(Stored data)

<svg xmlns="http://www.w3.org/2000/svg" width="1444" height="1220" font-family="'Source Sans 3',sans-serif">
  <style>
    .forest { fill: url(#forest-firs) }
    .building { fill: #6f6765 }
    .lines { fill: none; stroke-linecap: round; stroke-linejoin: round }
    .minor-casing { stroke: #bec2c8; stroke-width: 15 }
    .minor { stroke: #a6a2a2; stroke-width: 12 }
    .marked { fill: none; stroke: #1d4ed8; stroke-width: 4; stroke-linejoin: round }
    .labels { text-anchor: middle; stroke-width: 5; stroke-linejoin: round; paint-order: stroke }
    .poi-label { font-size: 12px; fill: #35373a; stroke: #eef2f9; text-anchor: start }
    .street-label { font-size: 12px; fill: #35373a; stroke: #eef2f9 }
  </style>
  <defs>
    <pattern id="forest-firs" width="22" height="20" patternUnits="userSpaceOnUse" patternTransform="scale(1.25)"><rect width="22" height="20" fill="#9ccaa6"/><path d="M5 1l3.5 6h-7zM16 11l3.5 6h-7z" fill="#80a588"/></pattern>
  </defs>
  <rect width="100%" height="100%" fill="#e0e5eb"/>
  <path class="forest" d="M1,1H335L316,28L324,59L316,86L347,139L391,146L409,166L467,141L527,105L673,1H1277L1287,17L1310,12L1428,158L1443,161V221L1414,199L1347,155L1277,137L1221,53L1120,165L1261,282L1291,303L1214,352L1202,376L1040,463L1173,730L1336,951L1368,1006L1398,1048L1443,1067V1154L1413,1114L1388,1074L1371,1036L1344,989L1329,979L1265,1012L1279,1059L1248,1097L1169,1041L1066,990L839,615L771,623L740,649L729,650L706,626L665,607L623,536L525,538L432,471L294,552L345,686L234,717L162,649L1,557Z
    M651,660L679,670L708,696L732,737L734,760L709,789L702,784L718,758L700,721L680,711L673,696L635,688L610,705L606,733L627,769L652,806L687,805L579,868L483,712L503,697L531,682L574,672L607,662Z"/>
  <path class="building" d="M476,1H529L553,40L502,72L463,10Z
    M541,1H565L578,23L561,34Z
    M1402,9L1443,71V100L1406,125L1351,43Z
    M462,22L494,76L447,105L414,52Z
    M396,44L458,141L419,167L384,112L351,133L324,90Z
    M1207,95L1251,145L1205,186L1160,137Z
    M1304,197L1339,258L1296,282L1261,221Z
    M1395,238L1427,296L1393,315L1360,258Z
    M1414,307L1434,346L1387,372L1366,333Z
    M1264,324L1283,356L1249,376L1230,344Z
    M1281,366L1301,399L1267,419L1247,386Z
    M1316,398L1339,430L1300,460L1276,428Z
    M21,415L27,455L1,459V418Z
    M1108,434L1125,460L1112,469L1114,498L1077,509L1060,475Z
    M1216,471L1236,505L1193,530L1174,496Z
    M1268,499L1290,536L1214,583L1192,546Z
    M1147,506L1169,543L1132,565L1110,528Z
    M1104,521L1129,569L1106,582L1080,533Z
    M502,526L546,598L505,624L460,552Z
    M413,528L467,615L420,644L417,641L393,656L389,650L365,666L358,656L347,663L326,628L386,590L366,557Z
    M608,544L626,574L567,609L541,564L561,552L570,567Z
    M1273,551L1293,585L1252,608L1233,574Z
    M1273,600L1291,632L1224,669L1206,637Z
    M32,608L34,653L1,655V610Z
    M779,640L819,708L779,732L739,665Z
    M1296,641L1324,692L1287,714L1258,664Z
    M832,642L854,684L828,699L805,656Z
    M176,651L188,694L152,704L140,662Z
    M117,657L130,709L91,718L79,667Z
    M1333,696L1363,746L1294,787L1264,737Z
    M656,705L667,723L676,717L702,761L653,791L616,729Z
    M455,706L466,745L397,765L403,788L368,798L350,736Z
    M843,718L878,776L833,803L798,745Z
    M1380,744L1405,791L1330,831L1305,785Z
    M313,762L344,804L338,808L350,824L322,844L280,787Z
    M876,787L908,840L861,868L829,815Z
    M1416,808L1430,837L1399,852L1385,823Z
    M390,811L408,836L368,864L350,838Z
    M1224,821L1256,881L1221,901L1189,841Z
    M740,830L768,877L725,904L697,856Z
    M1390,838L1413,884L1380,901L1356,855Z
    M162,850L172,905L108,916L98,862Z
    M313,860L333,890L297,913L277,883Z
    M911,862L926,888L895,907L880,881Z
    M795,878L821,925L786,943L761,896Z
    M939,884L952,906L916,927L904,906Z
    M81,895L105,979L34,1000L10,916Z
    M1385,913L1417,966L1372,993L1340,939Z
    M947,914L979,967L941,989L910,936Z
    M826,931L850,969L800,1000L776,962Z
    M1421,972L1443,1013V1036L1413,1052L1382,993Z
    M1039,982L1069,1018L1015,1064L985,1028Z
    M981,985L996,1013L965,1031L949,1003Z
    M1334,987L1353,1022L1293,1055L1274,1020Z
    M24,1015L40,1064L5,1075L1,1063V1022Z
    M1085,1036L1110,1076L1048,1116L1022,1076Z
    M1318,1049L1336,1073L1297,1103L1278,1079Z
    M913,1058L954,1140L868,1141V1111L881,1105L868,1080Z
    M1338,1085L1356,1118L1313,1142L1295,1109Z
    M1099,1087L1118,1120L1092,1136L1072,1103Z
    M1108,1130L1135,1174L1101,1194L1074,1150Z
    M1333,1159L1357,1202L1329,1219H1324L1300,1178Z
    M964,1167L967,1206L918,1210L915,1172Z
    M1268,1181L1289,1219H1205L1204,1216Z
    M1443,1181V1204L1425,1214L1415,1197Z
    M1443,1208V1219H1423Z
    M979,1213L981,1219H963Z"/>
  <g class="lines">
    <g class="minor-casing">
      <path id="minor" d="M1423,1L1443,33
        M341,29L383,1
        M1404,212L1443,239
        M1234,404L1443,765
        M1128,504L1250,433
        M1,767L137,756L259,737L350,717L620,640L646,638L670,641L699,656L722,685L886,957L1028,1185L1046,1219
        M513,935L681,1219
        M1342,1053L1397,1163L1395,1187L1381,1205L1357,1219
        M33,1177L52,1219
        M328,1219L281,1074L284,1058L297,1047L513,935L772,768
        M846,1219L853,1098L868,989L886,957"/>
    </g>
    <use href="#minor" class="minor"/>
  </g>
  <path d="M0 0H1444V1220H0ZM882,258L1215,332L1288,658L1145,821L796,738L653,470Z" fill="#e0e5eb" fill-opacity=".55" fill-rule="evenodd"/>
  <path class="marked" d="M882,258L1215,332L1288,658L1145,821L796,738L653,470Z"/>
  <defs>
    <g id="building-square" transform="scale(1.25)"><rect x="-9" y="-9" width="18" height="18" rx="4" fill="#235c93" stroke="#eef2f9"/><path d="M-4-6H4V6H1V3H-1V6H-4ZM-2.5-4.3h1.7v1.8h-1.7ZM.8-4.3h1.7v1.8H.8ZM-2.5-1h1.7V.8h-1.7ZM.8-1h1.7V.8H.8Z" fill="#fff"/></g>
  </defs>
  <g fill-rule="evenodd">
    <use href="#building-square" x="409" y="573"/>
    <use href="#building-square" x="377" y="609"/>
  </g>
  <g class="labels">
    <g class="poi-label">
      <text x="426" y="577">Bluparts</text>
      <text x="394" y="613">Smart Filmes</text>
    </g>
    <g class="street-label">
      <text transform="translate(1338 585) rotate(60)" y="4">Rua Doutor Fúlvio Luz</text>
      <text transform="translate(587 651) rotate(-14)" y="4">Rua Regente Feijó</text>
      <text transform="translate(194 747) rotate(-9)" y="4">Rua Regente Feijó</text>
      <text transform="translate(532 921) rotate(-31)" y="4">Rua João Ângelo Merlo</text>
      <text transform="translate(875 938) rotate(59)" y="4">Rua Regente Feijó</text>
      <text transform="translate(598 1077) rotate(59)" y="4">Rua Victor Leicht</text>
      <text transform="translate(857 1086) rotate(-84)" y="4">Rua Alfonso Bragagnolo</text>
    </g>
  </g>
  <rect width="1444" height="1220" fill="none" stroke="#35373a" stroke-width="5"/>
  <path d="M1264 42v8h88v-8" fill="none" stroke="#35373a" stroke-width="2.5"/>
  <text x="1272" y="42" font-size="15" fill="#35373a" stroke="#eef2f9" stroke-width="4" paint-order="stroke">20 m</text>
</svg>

Exercise goal — Show every line from the entries above in which the word "size" appears.

Output for this exercise —
    .poi-label { font-size: 12px; fill: #35373a; stroke: #eef2f9; text-anchor: start }
    .street-label { font-size: 12px; fill: #35373a; stroke: #eef2f9 }
  <text x="1272" y="42" font-size="15" fill="#35373a" stroke="#eef2f9" stroke-width="4" paint-order="stroke">20 m</text>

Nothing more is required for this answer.